ATAMBUA, The East Indonesia – Usulan pembentukan panitia khusus (Pansus) mewarnai pembukaan sidang perubahan APBD Kabupaten Belu Tahun Anggaran 2020, pada Senin (31/08/2020). Desakan pembentukan pansus datang dari Fraksi Gerindra, Fraksi PKB, Fraksi Nasdem dan Fraksi Golkar serta sejumlah anggota DPRD yang tidak mengatas namakan fraksi. Desakan pembentukan pansus dalam sidang DPRD Belu tersebut didasarkan pada dinamika yang berkembang saat pembahasan evaluasi penggunaan dana covid-19.

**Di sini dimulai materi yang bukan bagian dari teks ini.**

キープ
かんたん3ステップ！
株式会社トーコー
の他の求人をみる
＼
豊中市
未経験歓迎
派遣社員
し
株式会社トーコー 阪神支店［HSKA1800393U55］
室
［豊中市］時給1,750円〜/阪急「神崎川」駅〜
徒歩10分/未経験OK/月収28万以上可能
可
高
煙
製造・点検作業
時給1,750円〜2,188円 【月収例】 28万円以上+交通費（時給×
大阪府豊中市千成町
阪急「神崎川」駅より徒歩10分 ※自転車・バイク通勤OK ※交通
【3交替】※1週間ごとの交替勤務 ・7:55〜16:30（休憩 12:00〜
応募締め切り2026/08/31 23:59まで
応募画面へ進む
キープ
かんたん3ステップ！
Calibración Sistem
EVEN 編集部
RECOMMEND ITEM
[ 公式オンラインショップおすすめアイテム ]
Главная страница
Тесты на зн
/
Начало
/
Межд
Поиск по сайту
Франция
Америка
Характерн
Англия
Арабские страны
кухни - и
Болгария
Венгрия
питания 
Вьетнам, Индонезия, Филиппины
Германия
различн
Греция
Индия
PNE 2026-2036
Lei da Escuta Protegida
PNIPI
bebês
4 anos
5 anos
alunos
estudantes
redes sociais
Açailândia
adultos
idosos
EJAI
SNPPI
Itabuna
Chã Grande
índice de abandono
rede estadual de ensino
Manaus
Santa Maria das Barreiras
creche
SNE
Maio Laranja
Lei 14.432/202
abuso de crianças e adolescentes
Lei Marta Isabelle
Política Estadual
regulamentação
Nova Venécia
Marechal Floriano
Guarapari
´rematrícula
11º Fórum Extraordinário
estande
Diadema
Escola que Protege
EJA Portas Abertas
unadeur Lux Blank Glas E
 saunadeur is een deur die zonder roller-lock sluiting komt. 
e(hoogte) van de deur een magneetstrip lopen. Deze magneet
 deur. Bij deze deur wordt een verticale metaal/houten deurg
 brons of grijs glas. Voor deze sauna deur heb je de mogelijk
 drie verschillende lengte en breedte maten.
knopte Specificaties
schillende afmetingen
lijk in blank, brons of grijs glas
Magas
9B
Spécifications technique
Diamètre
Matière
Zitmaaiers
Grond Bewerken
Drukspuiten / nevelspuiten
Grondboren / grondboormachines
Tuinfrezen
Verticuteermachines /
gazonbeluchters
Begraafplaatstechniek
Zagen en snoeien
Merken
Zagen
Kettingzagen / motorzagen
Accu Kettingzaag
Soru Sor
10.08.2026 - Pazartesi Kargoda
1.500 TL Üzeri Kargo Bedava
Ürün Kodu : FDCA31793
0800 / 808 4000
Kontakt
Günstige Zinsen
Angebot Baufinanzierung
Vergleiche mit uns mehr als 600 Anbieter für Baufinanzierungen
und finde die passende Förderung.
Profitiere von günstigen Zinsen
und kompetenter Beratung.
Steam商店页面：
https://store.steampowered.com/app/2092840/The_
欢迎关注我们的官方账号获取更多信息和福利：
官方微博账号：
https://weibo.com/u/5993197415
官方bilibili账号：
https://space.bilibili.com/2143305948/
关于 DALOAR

Demikian disampaikan Ketua Fraksi Partai Nasdem DPRD Kabupaten Belu Benedictus Manek saat dikonfirmasi awak media ini, Rabu (02/09/2020). Benny mengemukakan dalam pembahasan tersebut, sejumlah pertanyaan-pertanyaan strategis yang di ajukan oleh beberapa anggota DPRD Belu kepada Kepala Dinas Kesehatan dan Kepala Satpol-PP Belu namun memiliki jawaban yang sangat mengambang. Karenanya, memantik reaksi dari para anggota DPRD Belu yang mengusulkan sebaiknya dibentuk pansus covid-19.
“Kemarin hampir semua yang menjadi pertanyaan kami itu tidak dijawab secara tuntas,” pungkas Benny Manek.
Dicontohkan salah satu pertanyaan terkait perekrutan relawan covid-19 di Kabupaten Belu wilayah Perbatasan Negara RI-RDTL yang mana menjadi domain-nya Dinas Kesehatan sebagai Sekertaris gugus tugas Covid-19 di Belu.
Namun yang terjadi relawan covid-19 bukanlah diurus oleh Dinas Kesehatan, malah diurus oleh Sat Pol PP.
“Ketika kami menanyakan pola rekrutmen seperti apa, jawabannya juga tidak jelas. Harusnya kalau untuk menangani kasus covid ini kan orang yang berlatar belakang punya disiplin ilmu kesehatan,” tandas politisi Nasdem tersebut.
Yang terjadi di lapangan adalah perekrutan “asal-asalan” yang dilakukan untuk menjaring para relawan covid-19 Kabupaten Belu. “Malah kemarin kami bertanya kepada Kasat Pol PP, sejak kapan relawan itu ada. Beliau mengatakan bahwa SK nya itu per bulan Juni tapi mereka sudah kerja dari bulan 3. Ini kan tidak masuk akal, SK belum ada kok sudah mendahului kerja?” ujar Benny Manek.
Adapun beberapa pertanyaan lain yang juga diajukan DPRD Belu dalam pembukaan sidang tentang perubahan APBD Kabupaten Belu Tahun Anggaran 2020 terkait pembahasan evaluasi penggunaan dana covid-19 diantaranya pengadaan masker. Ketua fraksi Nasdem ini juga menerangkan bahwa terkair keputusan pembentukan pansus masih akan disesuaikan dengan mekanisme yang berlaku.
“Kalau sampai pada pansus itu kan mempunyai mekanisme tersendiri. Jadi kita nanti masih menunggu rapat fraksi-fraksi nanti. Memang ke arah sana ada, bisa saja,” tutur Benny. (Ronny).